Figure 6. SOX5 modulates in vitro terminal B cell differentiation.

Figure 6

(A) Proliferation measured as the ratio of absolute numbers of GFP+ cells in the samples. Absolute cell counts of GFP+ cells on day 0 are taken as 1.0 and the data are expressed as mean ± SD. Summary of three independent experiments are depicted. (B) Frequencies of GFP+ DAPI+ cells within GFP (control) and SOX5-GFP-transduced peripheral blood B cells cultivated in vitro. (C) Plasma cell differentiation analyzed by FACS in peripheral blood B cells stably transduced either with GFP (control) or SOX5-GFP fusion construct upon in vitro stimulation with IL4+CD40L+IL21. DAPI-negative GFP+ gated cells were analyzed by FACS for the plasma cell markers CD138 and CD38 at days 3, 6 and 9. Gates indicate the frequencies of CD138+CD38hi plasmablasts in each FACS plot.
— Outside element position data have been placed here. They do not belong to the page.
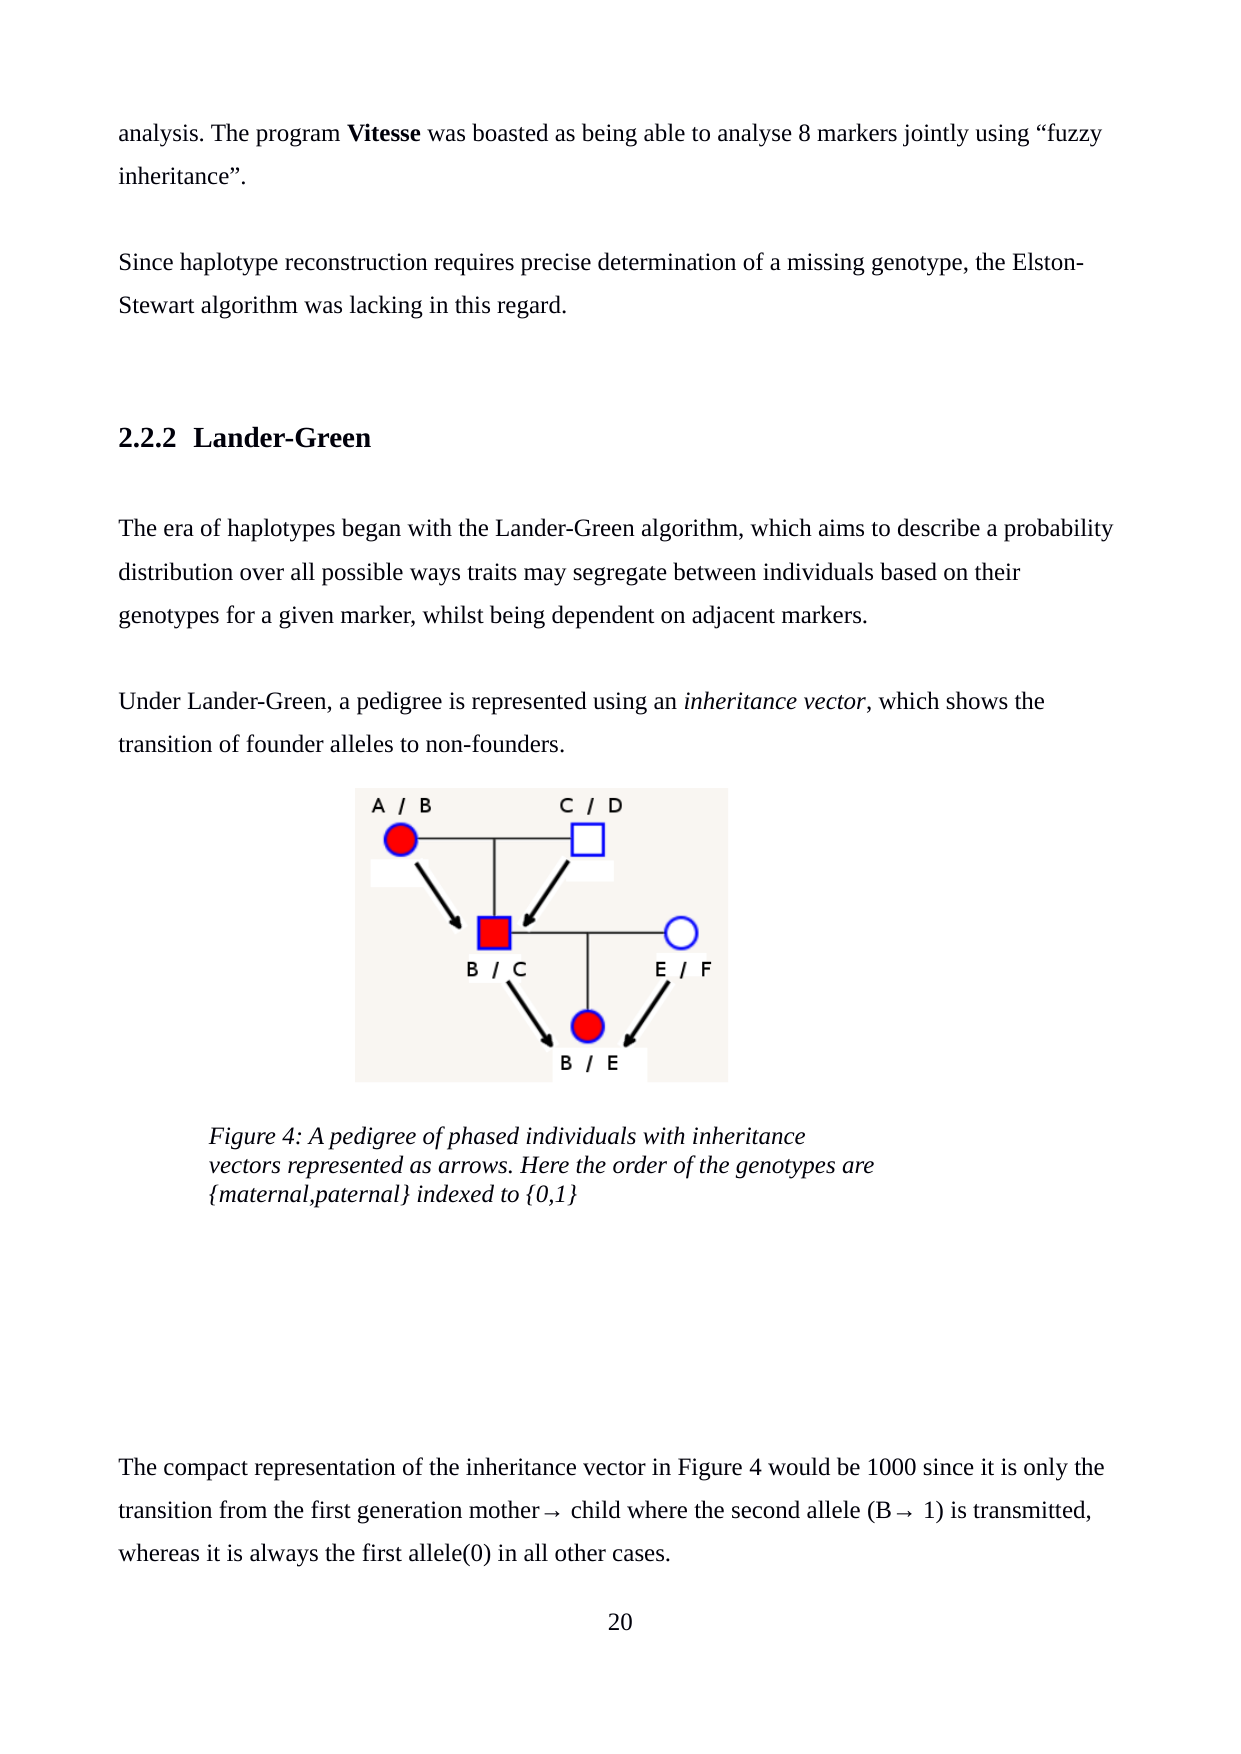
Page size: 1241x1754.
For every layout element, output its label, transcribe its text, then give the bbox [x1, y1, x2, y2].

text Since haplotype reconstruction requires precise determination of a missing genotype, the Elston-Stewart algorithm was lacking in this regard. [118, 247, 1122, 319]
text The era of haplotypes began with the Lander-Green algorithm, which aims to describe a probability distribution over all possible ways traits may segregate between individuals based on their genotypes for a given marker, whilst being dependent on adjacent markers. [118, 513, 1122, 628]
picture [355, 788, 729, 1109]
text Under Lander-Green, a pedigree is represented using an inheritance vector, which shows the transition of founder alleles to non-founders. [118, 686, 1122, 758]
text analysis. The program Vitesse was boasted as being able to analyse 8 markers jointly using “fuzzy inheritance”. [118, 118, 1122, 190]
text Figure 4: A pedigree of phased individuals with inheritance vectors represented as arrows. Here the order of the genotypes are {maternal,paternal} indexed to {0,1} [209, 788, 875, 1208]
subtitle Lander-Green [118, 420, 1122, 453]
text The compact representation of the inheritance vector in Figure 4 would be 1000 since it is only the transition from the first generation mother→ child where the second allele (B→ 1) is transmitted, whereas it is always the first allele(0) in all other cases. [118, 1452, 1122, 1567]
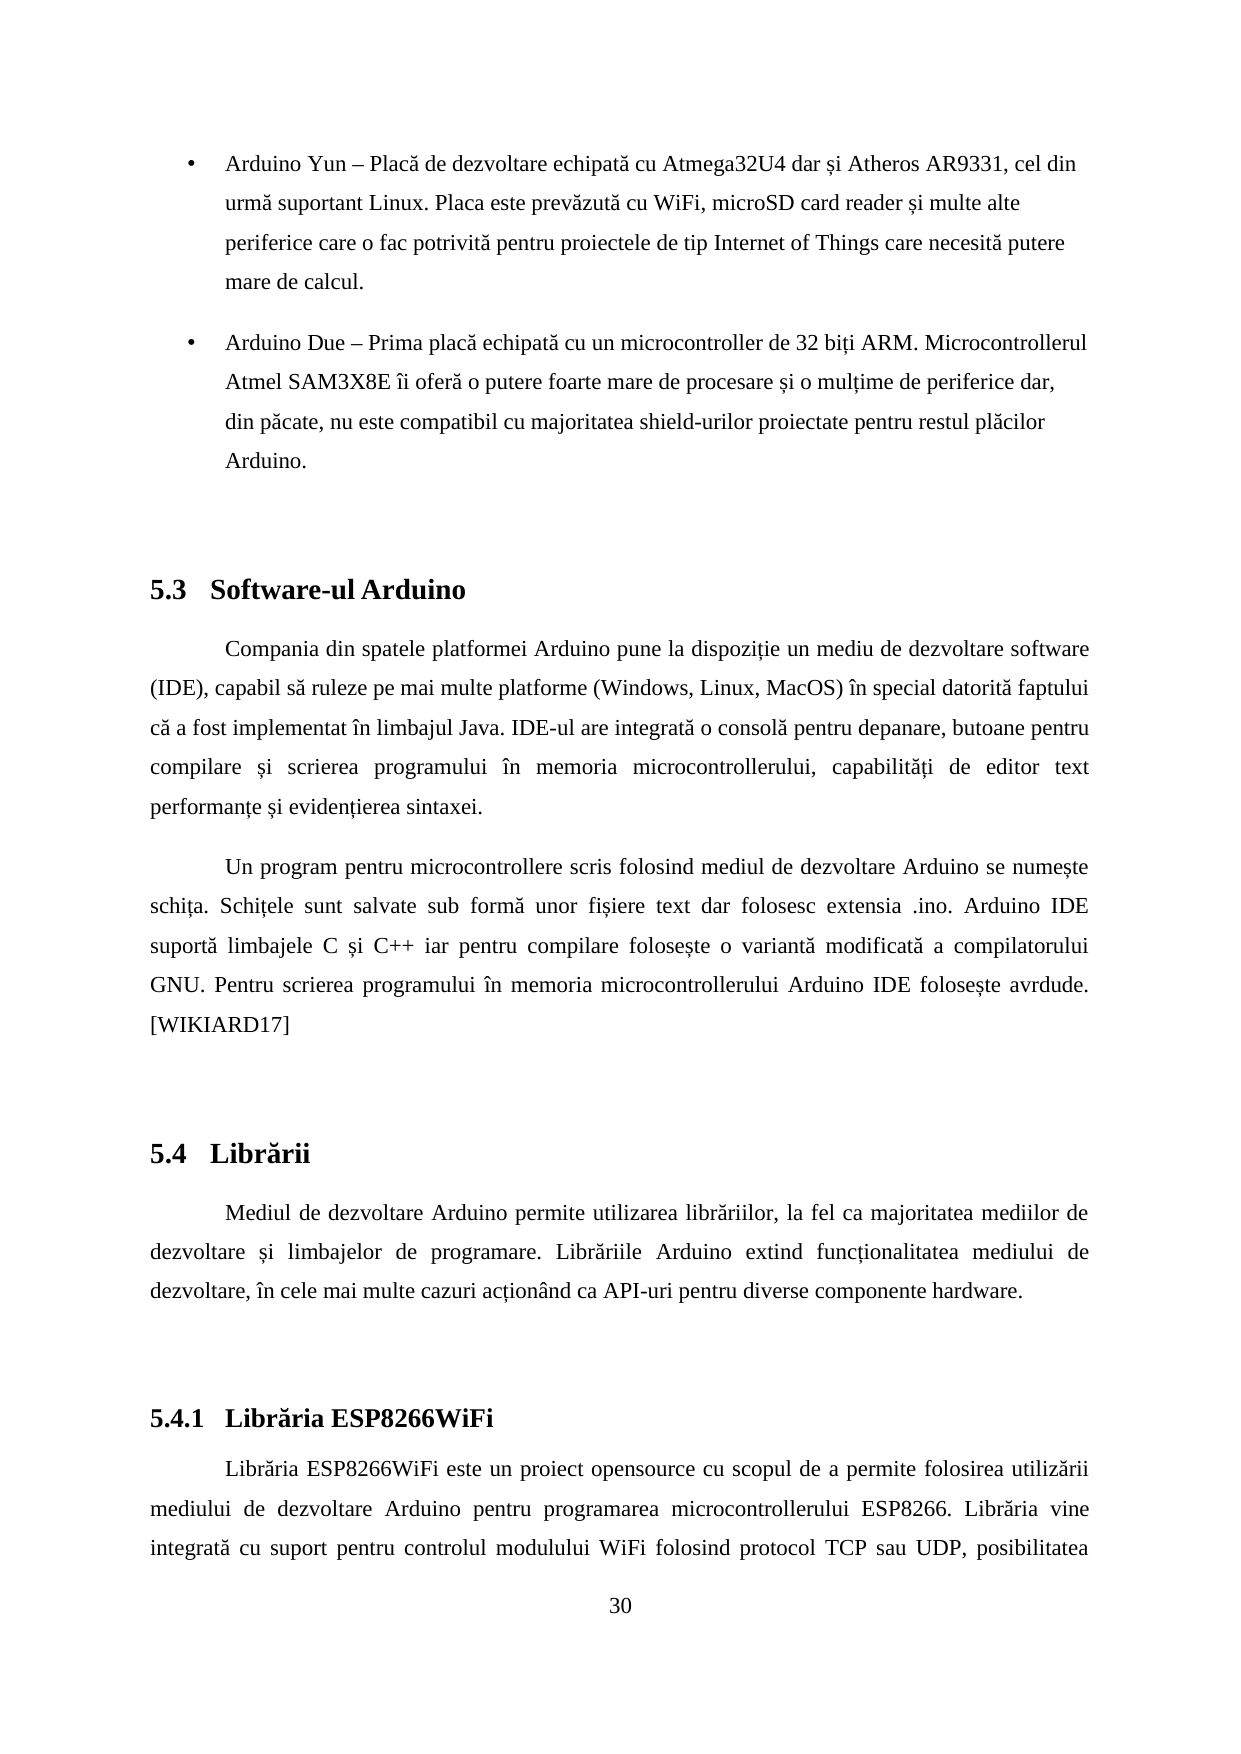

Representative FACS plots of three independent experiments are shown. (D) Numbers of CD138+CD38hi plasmablasts in GFP (control) and SOX5-GFP-transduced B cells at days 3, 6 and 9 referring to CD38hi CD138+ cells per 1000 GFP+ cells at day 0. Cell numbers are depicted as mean ± SD and t-test p-values indicate the significant differences. Summary of three independent experiments are shown.